Given records |
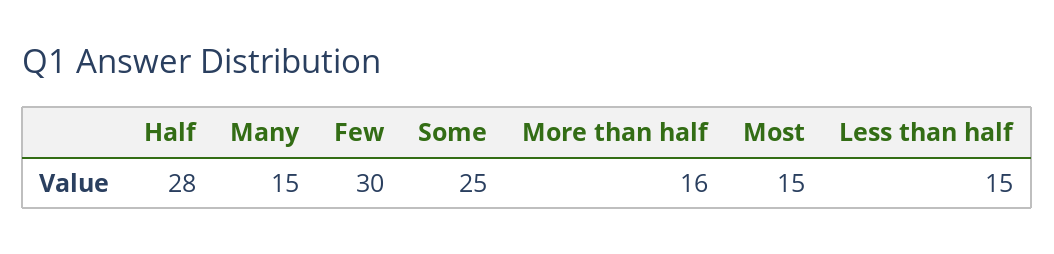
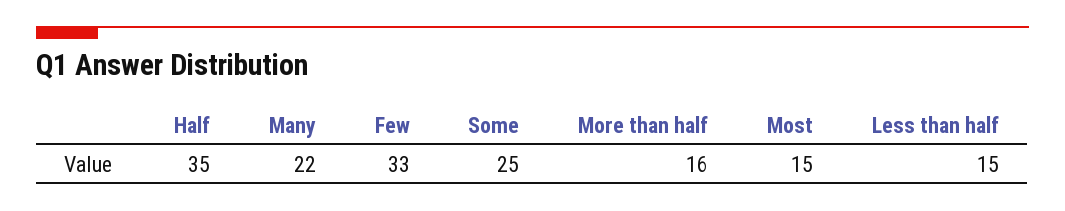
  {
-   "Half": 28,
+   "Half": 35,
-   "Many": 15,
+   "Many": 22,
-   "Few": 30,
+   "Few": 33,
    "Some": 25,
    "More than half": 16,
    "Most": 15,
    "Less than half": 15
  }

Directions for this task | In your copy, repeat each record exactly and include no pictures.

Reply to the task |
  {
-   "Half": 28,
+   "Half": 35,
-   "Many": 15,
+   "Many": 22,
-   "Few": 30,
+   "Few": 33,
    "Some": 25,
    "More than half": 16,
    "Most": 15,
    "Less than half": 15
  }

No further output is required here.